As Rudolph graduated from a leg brace to an orthopedic shoe, her parents noticed that she loved sports. When she was 13, she began to play basketball at school — without her special shoes. At a state basketball championship, she was spotted by Ed Temple, the track and field coach at Tennessee State University, a historically black university in Nashville. He invited Rudolph, who already was interested in track, to join his summer training program with TSU’s famous Tigerbelles, an all-black group of women runners famed for their discipline and speed. Rudolph was so fast — and so talented — that she became a kind of unofficial member of the Tigerbelles.

Meanwhile, her speed was turning heads outside of Tennessee, too. In 1956, the 16-year-old high school junior went to Seattle and burst onto the national scene with a run fast enough to qualify her for the Olympic Games. She headed to the 1956 Melbourne Olympics and won a bronze medal as part of the American 4x100-meter relay team.

Rudolph winning a 50-yard sprint at Madison Square Garden in 1961. (Bettmann Archive via Getty Images)

When Rudolph returned to high school, she became pregnant and gave birth to her first daughter, Yolanda. This presented a very real threat to her track career, since Temple refused to let mothers join his team. He was all too aware of the sexual stereotypes that went along with the racism his women athletes faced. He enforced strict codes of conduct for his runners. “I wanted this because at the time, there was a real dilemma over women participating in sports,” he explained. “I was going to prove to the world that you could be feminine and still get the job done.”

Temple made an exception for Rudolph, but only if she kept her distance both from her daughter and from Robert Eldridge, her boyfriend. Rudolph sent Yolanda to live with her sister in St. Louis, but it anguished her to be unable to visit her daughter or partner. Even today, Rudolph’s pregnancy and motherhood are often excluded from her biography.

Despite the strain of being separated from Yolanda, Rudolph trained relentlessly. She had a new goal: to compete in another Olympic Games. Though the Tigerbelles were often not allowed to use the restrooms at the tracks at which they competed and were even stranded when drivers refused to transport black passengers, they had become a formidable team. When Rudolph qualified for the 1960 Olympics, in Rome, she was one of eight Tigerbelles to compete — and Temple was named the women’s track and field coach.

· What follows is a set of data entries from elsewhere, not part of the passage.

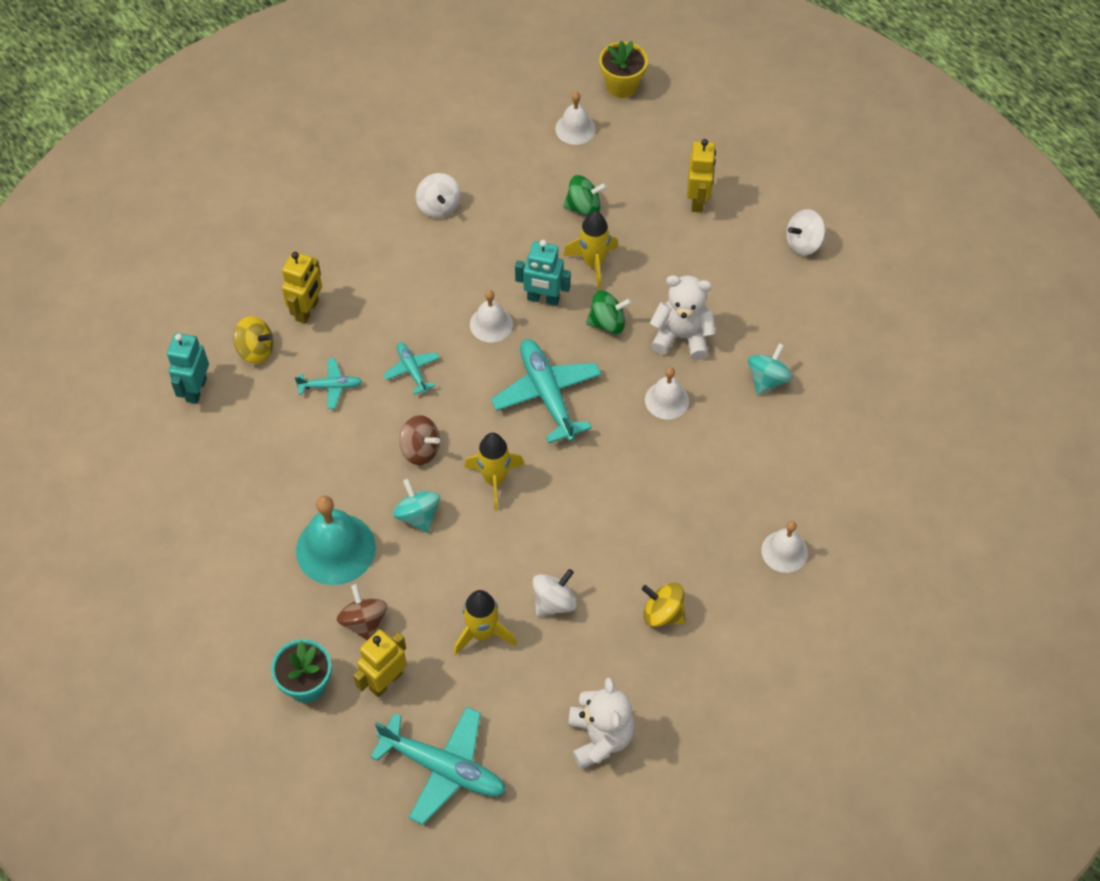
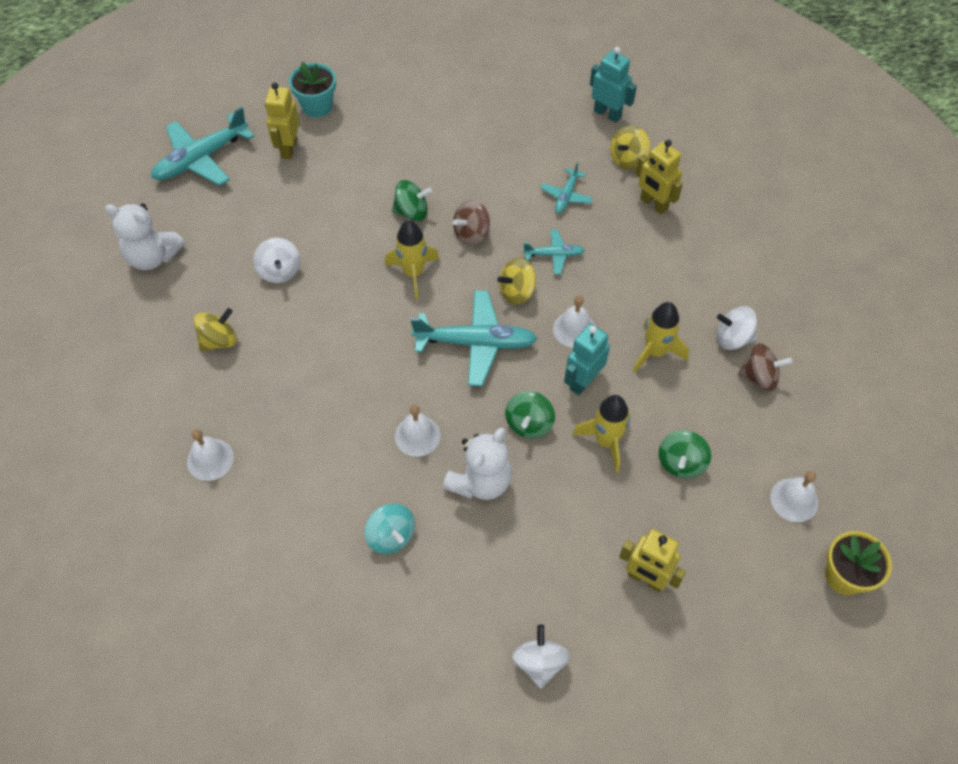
camera: 115 degrees right, 0 degrees up
turquoise bell [296,496,376,585] -> none
brown spinning top [337,584,387,640] -> brown spinning top moved to [738,343,793,391]
yellow robot [353,630,407,697] -> yellow robot turned 150 degrees counterclockwise [265,82,300,159]
turquoise spinning top [393,479,440,533] -> green spinning top [392,180,432,221]
yellow rocket [453,590,517,656] -> yellow rocket moved to [633,302,689,373]
none -> yellow spinning top [497,258,536,305]

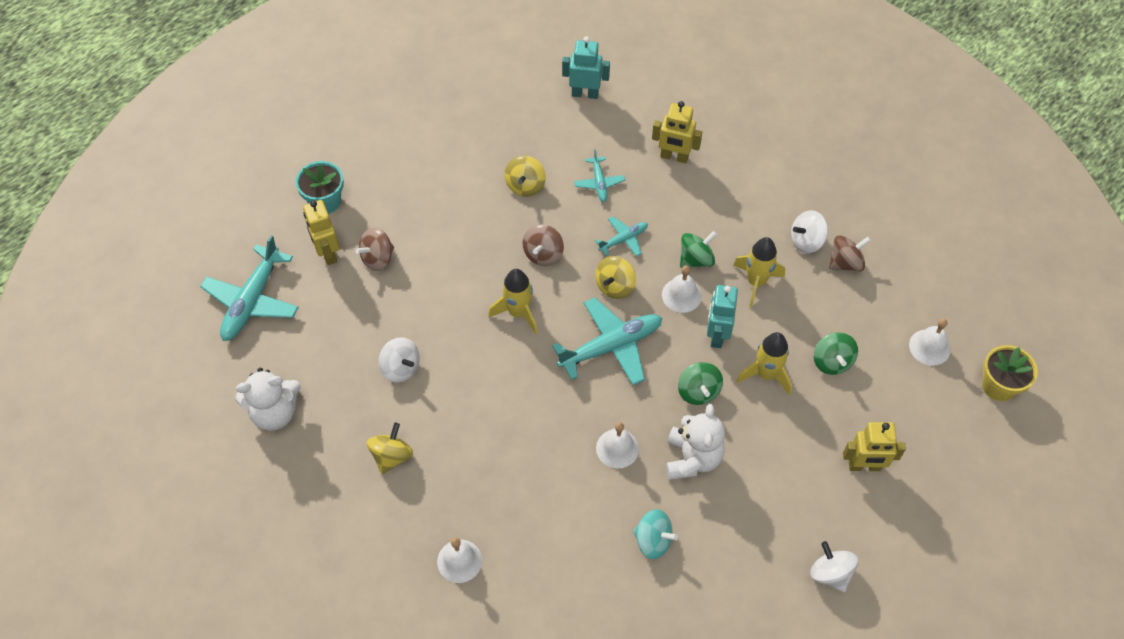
camera: 30 degrees left, 0 degrees up
green spinning top [392,180,432,221] -> green spinning top moved to [680,231,717,268]
yellow spinning top [610,126,650,170] -> yellow spinning top moved to [505,156,546,197]
none -> brown spinning top [355,227,394,271]

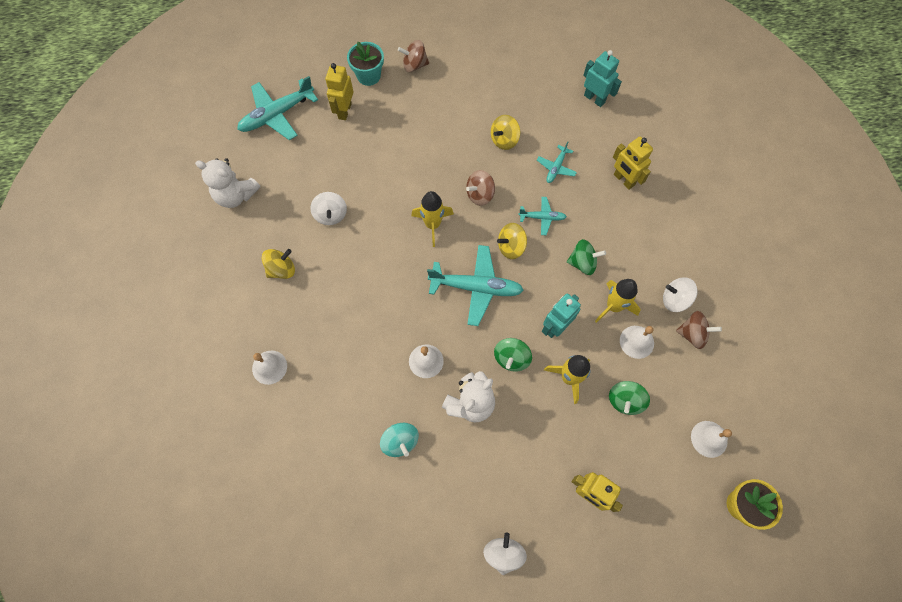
camera: 35 degrees right, 10 degrees up
brown spinning top [355,227,394,271] -> brown spinning top moved to [398,40,429,72]
white bell [662,265,702,313] -> white bell moved to [620,326,654,359]

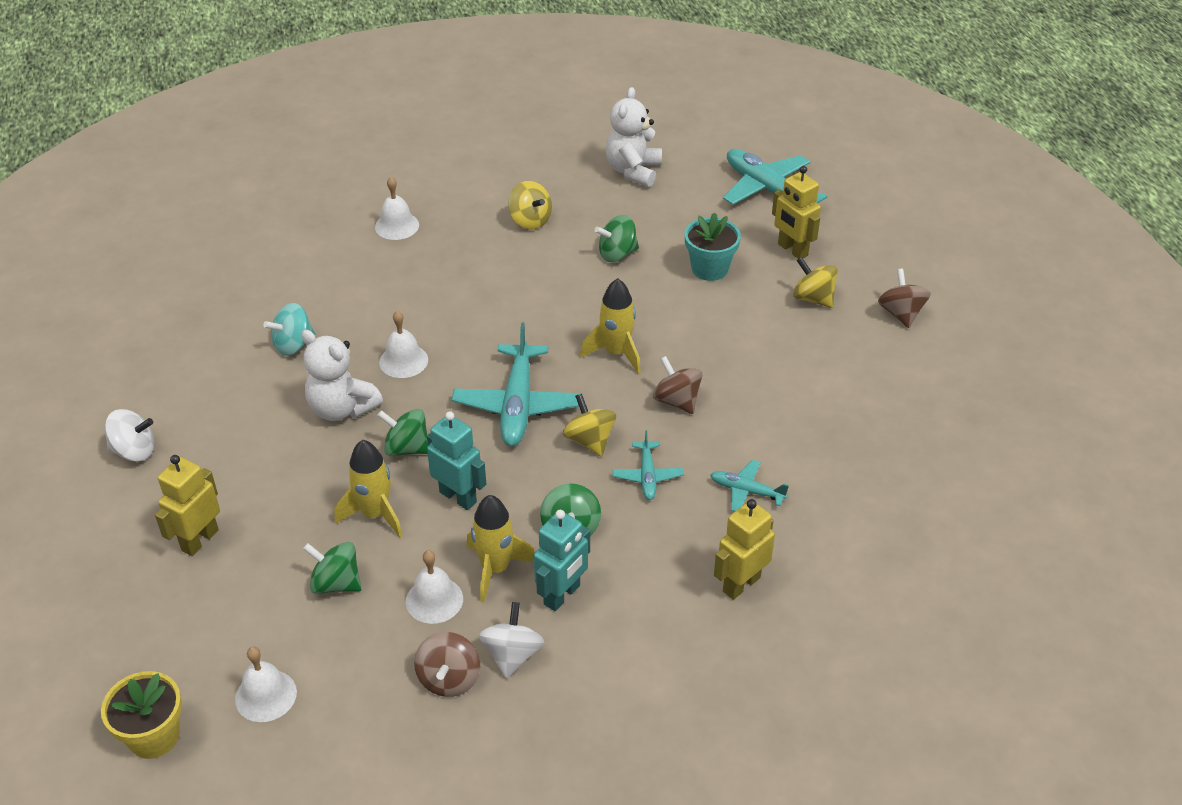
camera: 85 degrees right, 25 degrees down
white spinning top [310,192,347,225] -> green spinning top [595,215,639,262]
yellow robot [325,63,353,120] -> yellow robot turned 135 degrees counterclockwise [772,166,821,259]
turquoise flower pot [347,42,384,86] -> turquoise flower pot moved to [685,212,741,281]
yellow spinning top [491,115,520,150] -> yellow spinning top moved to [793,257,838,308]
turquoise robot [583,50,622,107] -> turquoise robot moved to [534,510,590,611]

In Rome, Rudolph accomplished the unthinkable: she snagged three gold medals, for the 100-meter dash, the 200-meter dash, and the relay. It was the first time an American woman had won three gold medals in a single Games, and Rudolph set a world record for each event. It was the first Olympics televised in the United States, and Rudolph — poised, soft-spoken, and confident — was an instant star.

Back home, Rudolph used her success to effect change in her hometown of Clarksville by refusing to attend any celebratory events that weren’t integrated. Her homecoming parade and banquet were the first nonsegregated events in the town’s history.

At her homecoming parade in Clarksville, Wilma Rudolph waves from the back of a Cadillac as crowds cheer her gold medal performance at the 1960 Rome Olympics. (George Silk/The Life Picture Collection/Getty Images)

Rudolph retired from running after her Olympic victory, became a schoolteacher, and coached high school and college running teams. She also created her own nonprofit to encourage underprivileged kids in sports. But though she was widely decorated and beloved as an inspiration, her life was cut tragically short when she died of brain cancer at 54, in 1994.

“Someone asked me if I would describe her as a fighter,” Anita DeFrantz, an International Olympic Committee member, told the Los Angeles Times’ Randy Harvey about Rudolph. “No, I would describe her as a conqueror.”

For Rudolph, her legacy was simple: showing people that if you don’t give up, you can achieve your dreams. “I would be very sad if I was only remembered as Wilma Rudolph, the great sprinter,” she said in the 1980s. “To me, my legacy is to the youth of America to let them know they can be anything they want to be.”